- [ABOUT THIS EXERCISE] Provide an exact copy of the lines from the beginning of the records through the line that includes "302 98 2025", and of no others.

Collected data

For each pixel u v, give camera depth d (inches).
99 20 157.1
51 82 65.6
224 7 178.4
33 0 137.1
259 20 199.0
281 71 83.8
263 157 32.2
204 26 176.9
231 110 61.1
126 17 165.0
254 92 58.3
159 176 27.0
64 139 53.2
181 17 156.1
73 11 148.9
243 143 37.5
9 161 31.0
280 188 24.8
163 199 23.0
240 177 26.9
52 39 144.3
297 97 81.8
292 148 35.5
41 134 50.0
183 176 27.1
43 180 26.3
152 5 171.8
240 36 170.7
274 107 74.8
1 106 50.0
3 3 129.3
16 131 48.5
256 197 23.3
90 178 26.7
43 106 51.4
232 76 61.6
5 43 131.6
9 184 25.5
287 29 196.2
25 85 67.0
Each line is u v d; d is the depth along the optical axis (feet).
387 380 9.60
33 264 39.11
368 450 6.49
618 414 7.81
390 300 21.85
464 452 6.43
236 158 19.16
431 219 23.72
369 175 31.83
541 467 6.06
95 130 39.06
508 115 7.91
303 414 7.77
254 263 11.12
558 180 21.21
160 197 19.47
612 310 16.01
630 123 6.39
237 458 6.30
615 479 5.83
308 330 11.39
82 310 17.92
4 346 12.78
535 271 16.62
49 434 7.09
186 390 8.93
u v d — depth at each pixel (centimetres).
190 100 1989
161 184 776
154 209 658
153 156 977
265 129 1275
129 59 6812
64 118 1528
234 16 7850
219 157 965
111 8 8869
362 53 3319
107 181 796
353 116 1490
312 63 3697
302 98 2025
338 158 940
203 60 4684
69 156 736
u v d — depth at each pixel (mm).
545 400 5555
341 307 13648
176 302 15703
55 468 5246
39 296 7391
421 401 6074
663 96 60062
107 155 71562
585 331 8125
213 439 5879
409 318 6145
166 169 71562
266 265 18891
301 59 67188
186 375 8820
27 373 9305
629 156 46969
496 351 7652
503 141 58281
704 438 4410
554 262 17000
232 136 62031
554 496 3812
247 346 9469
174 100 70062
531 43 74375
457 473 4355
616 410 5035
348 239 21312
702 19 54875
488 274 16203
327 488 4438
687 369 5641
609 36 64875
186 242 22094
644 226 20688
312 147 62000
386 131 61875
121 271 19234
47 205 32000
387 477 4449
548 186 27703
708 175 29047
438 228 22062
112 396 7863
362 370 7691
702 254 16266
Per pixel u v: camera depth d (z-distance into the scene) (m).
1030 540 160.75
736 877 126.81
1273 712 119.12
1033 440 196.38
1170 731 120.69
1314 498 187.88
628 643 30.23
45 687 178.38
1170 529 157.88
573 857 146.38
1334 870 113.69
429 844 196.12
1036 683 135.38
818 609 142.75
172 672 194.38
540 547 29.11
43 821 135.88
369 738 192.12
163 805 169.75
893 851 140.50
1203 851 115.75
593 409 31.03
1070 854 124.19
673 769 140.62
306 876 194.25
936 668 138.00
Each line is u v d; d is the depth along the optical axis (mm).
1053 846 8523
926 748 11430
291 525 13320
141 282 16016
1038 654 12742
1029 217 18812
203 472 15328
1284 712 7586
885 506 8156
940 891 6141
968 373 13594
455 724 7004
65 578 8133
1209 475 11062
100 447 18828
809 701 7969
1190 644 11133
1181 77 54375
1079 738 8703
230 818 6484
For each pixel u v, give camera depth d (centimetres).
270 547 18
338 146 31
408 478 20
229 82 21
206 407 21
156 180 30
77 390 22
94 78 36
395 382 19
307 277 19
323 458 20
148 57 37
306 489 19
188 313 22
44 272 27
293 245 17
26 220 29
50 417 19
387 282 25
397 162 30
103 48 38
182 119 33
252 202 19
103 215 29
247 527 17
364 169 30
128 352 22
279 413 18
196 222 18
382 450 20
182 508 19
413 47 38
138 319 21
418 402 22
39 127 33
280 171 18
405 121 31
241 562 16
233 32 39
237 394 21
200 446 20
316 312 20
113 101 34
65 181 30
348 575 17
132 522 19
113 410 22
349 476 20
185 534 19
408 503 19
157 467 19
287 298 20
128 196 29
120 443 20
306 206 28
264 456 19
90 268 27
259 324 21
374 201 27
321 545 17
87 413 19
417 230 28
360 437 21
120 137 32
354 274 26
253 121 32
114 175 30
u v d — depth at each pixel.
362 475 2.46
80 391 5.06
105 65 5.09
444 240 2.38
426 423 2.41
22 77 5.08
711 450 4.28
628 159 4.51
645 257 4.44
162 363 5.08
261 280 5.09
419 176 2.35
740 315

- [ANSWER SECTION]
For each pixel u v, give camera depth d (inches).
99 20 157.1
51 82 65.6
224 7 178.4
33 0 137.1
259 20 199.0
281 71 83.8
263 157 32.2
204 26 176.9
231 110 61.1
126 17 165.0
254 92 58.3
159 176 27.0
64 139 53.2
181 17 156.1
73 11 148.9
243 143 37.5
9 161 31.0
280 188 24.8
163 199 23.0
240 177 26.9
52 39 144.3
297 97 81.8
292 148 35.5
41 134 50.0
183 176 27.1
43 180 26.3
152 5 171.8
240 36 170.7
274 107 74.8
1 106 50.0
3 3 129.3
16 131 48.5
256 197 23.3
90 178 26.7
43 106 51.4
232 76 61.6
5 43 131.6
9 184 25.5
287 29 196.2
25 85 67.0
Each line is u v d; d is the depth along the optical axis (feet).
387 380 9.60
33 264 39.11
368 450 6.49
618 414 7.81
390 300 21.85
464 452 6.43
236 158 19.16
431 219 23.72
369 175 31.83
541 467 6.06
95 130 39.06
508 115 7.91
303 414 7.77
254 263 11.12
558 180 21.21
160 197 19.47
612 310 16.01
630 123 6.39
237 458 6.30
615 479 5.83
308 330 11.39
82 310 17.92
4 346 12.78
535 271 16.62
49 434 7.09
186 390 8.93
u v d — depth at each pixel (centimetres).
190 100 1989
161 184 776
154 209 658
153 156 977
265 129 1275
129 59 6812
64 118 1528
234 16 7850
219 157 965
111 8 8869
362 53 3319
107 181 796
353 116 1490
312 63 3697
302 98 2025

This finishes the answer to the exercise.